--- DOCUMENT SECTION Enclosed Below ---

Male mouse skeletal muscle lacking HuR shows enhanced glucose disposal at a young age.

Introduction: Metabolic flexibility is the ability of a system to switch between metabolic substrates. Human and murine skeletal muscle tissues and cells with decreased activity of the regulatory RNA-binding protein, human antigen R (HuR), have decreased capacity for fat oxidation, and thus decreased metabolic flexibility. In this study, we aimed to assess the preference for carbohydrates in mice lacking HuR in skeletal muscle.

Methods: Experiments were performed on weight-matched control and HuR knockout mice of both sexes. Palmitate and pyruvate oxidation were performed in mouse muscle following the release of ¹⁴CO₂. In vivo glucose and lipid uptake were assayed in mouse tissue following nonmetabolizable ³H-2-deoxyglucose or ¹⁴C-bromopalmitate injection. Transcriptomic analyses were performed in the skeletal muscle of all mice, followed by qPCR validation of select genes. Serum lactate and glucose levels were measured in mice via tail nick, and the muscle glycogen level was measured through colorimetric assay. Indirect calorimetry was used to measure respiratory exchange ratios.

--- End of Enclosed DOCUMENT SECTION ---
--- DATASET RECORDS Enclosed Below ---

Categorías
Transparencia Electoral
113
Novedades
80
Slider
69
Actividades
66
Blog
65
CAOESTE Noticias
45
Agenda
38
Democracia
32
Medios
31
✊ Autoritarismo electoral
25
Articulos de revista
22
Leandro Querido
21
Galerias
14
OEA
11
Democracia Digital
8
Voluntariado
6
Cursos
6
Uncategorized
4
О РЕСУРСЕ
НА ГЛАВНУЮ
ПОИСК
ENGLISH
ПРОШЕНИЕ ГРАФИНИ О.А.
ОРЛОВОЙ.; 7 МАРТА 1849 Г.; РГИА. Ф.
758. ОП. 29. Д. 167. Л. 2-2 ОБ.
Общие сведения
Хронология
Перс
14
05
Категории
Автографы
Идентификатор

--- End of Enclosed DATASET RECORDS ---
--- DATASET RECORDS Enclosed Below ---

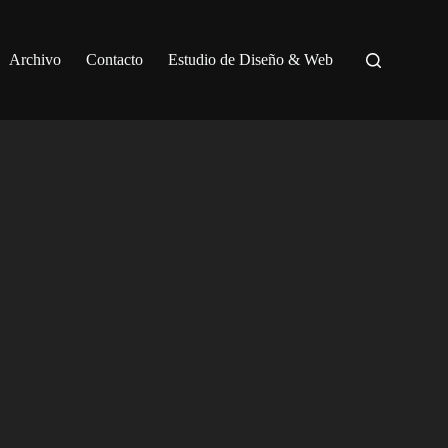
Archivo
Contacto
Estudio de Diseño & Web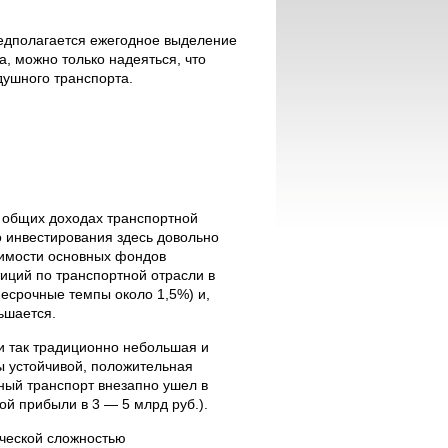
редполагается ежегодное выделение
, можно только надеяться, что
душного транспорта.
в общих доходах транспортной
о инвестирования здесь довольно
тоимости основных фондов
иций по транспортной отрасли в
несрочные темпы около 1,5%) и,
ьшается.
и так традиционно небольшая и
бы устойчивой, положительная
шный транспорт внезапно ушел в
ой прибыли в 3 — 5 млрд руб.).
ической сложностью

--- End of Enclosed DATASET RECORDS ---

== ACTIVITY LIST ==
[1] Answer these questions about the abstract on mouse muscle lacking HuR:
(a) How does the text define metabolic flexibility?
(b) What kinds of mice were used in the experiments?
(c) How was the muscle glycogen level measured?
[2] Pick up the abstract on mouse muscle lacking HuR where its text stops and continue it.

== OUTPUTS BY TASK ==
[1]
(a) It is the ability of a system to switch between metabolic substrates.
(b) Weight-matched control and HuR knockout mice of both sexes were used.
(c) It was measured through a colorimetric assay.

[2]
Results: Male muscle-specific HuR knockout mice showed increased glucose uptake relative to controls, specifically in skeletal muscle, and have increased muscle glycogen content. These mice also displayed greater respiratory exchange ratios than controls. None of these differences were noted in females. Transcriptomics showed far more differences between male and female mice than between control and HuR knockout mice. However, differential gene expression between male and female mice was diminished by 50% following the removal of HuR. Male HuR knockout mouse skeletal muscle had increased glycolytic gene expression relative to controls but showed no difference relative to females of the same genotype. Both palmitate and pyruvate oxidation were decreased in the skeletal muscle of male HuR knockout mice relative to controls, and serum lactate levels were increased. No notable differences were seen in females between genotypes.

Discussion: The increase in the markers of glucose utilization with decreased HuR activity in male mice may indicate a switch toward glycolysis as compensation for decreased fat oxidation. These results continue to highlight a sex dependence on HuR as a driver of fat oxidation in mouse skeletal muscle while also indicating that muscle itself shows greater ambiguity between males and females following the removal of HuR.